Başını geriye atıp uzun zaman sonra ilk kez içtenlikle gülen Nadir'in sesi odada yankılanırken, "Akıllı adamın benim inimde ne işi olur zaten. Süleyman Amir sağlam deli bulmuş bu sefer. Senden önceki adamı polis maaşı yerine teslimatlar da dönen parayı tercih etmişti bir kaç aya." diyen adamla kaşları kavislendi. Süleyman Amirin kendisini seçmesi mümkün değildi, Reşat bizzat kendisi gönüllü olmuştu.

"Yanlışın var Tesisatçı Nadir! Demek ki herşeyi bilmiyorsun hakkımda."
"Neymiş doğrusu olay yeri sevdalısı Reşat anlatta bilelim. Vaktimiz çok."
"Zeki adamsın, anlatmayacağımı tahmin ediyorsundur. Ama çok güzel soru sorarım."
"İltifatın için teşekkürler. Bana güvenene kadar istediğini sor. Güvendiğini hissettiğim an ise ben sormaya başlarım."
Dudağı eğlenen bir tavırla kıvrılan Reşat, şuan içinde bulunduğu anın gerçekliğine, mantıksızlığına inanamasa da Nadir'in oyununa ayak uydurmak zorundaydı.

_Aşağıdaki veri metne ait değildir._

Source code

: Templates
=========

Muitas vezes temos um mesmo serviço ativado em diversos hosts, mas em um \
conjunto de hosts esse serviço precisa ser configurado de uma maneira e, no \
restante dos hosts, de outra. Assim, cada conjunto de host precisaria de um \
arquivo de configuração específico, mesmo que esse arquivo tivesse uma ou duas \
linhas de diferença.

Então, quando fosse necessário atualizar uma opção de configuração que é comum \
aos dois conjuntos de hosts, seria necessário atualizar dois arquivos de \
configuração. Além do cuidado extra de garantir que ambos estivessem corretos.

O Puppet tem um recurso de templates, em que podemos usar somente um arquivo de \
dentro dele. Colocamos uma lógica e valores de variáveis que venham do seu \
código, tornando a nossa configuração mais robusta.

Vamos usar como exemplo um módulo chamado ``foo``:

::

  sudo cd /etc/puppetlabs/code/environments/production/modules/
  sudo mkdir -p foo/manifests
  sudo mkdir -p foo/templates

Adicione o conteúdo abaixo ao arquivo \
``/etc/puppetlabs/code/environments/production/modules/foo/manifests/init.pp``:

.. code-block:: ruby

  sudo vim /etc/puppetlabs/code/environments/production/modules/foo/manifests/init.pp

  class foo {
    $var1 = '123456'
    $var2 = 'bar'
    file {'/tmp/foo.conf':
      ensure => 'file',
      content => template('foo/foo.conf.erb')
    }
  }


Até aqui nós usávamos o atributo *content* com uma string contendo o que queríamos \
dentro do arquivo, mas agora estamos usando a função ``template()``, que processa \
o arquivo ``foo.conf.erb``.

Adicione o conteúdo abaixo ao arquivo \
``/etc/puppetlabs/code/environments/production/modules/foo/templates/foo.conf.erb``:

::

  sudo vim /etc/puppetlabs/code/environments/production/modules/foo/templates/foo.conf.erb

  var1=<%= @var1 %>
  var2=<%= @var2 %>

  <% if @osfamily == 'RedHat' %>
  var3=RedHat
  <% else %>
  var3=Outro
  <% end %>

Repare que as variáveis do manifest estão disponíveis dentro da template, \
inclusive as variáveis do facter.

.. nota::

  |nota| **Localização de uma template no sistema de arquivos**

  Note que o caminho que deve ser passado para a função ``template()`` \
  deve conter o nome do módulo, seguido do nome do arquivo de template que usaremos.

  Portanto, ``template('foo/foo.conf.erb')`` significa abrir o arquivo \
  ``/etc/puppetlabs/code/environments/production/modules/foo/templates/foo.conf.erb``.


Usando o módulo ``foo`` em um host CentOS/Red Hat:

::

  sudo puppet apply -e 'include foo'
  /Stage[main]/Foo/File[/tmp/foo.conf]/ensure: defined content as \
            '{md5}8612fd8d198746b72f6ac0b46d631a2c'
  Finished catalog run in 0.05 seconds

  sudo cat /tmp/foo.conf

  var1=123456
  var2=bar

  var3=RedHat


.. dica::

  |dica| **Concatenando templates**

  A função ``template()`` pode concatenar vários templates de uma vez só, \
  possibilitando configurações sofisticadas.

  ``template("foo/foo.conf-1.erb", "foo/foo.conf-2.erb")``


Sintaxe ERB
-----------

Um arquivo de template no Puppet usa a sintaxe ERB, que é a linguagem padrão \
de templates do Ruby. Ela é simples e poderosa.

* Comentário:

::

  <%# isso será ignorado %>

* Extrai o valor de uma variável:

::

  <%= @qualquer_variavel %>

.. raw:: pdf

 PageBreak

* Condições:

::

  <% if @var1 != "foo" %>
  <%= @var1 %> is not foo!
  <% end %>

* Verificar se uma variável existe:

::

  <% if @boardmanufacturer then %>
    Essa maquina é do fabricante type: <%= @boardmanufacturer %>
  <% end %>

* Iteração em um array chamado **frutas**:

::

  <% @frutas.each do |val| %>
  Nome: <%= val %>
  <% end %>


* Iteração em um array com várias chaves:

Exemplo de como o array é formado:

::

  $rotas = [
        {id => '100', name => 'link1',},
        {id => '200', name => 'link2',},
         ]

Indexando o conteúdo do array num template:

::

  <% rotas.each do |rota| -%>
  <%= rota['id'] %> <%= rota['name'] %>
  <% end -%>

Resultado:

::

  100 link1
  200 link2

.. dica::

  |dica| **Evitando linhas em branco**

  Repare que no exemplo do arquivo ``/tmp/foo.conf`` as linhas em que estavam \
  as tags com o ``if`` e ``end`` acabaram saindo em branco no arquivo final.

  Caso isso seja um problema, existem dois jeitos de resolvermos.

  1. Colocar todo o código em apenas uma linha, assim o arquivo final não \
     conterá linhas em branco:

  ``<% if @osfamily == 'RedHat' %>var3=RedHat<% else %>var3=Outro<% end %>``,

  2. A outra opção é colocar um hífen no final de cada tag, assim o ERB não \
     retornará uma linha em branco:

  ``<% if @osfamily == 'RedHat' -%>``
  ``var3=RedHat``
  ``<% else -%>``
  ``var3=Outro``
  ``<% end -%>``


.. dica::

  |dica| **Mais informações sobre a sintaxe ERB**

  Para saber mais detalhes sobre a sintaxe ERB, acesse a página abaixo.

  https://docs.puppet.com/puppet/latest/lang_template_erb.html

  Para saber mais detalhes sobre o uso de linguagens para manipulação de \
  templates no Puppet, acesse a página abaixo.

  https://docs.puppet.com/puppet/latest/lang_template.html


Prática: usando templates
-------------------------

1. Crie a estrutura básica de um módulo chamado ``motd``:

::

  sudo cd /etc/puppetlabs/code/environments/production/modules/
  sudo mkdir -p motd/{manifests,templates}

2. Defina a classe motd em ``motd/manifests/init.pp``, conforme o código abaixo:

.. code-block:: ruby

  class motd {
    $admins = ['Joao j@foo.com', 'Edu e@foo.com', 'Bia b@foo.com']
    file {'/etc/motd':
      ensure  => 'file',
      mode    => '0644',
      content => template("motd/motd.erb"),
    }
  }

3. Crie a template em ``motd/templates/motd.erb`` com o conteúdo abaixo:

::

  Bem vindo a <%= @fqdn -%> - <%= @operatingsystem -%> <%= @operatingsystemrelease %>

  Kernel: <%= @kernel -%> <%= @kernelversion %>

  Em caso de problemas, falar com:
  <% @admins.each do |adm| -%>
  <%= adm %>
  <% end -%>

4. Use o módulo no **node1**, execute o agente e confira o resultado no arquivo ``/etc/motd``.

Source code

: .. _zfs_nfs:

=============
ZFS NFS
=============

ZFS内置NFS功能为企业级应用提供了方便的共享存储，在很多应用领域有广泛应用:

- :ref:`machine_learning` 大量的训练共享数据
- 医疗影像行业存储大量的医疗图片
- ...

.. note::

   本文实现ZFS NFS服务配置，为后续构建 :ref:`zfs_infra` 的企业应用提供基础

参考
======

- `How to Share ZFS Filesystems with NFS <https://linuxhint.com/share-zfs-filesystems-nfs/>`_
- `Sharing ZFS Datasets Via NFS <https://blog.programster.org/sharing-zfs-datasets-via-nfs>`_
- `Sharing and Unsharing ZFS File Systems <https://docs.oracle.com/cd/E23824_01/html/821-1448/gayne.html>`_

"Geldiğim gün hain olmadığımı anladıysan neden hayattayım ve nasıl anladın?"

Omuzunu basit bir şeyden bahseder gibi sirken Nadir, "Süleyman Takalar'ın kızı ile davalık olan bir polis, daha doğrusu eski polis. Geldiğin ilk gün açığa çıkardı sözde çok gizli operasyonunuzu. Biz sevkiyatları yaptık sende muhabirliğini. Sen yem sanıp göz yumdun biz yem sandığını bildiğimiz için sevkiyatların başına bizzat seni verdik. İtiraf edeyim eğlenceliydi. Vezir sever böyle riskleri." dedi ve karşısındaki adamın yüzündeki duygu geçişlerini izledi.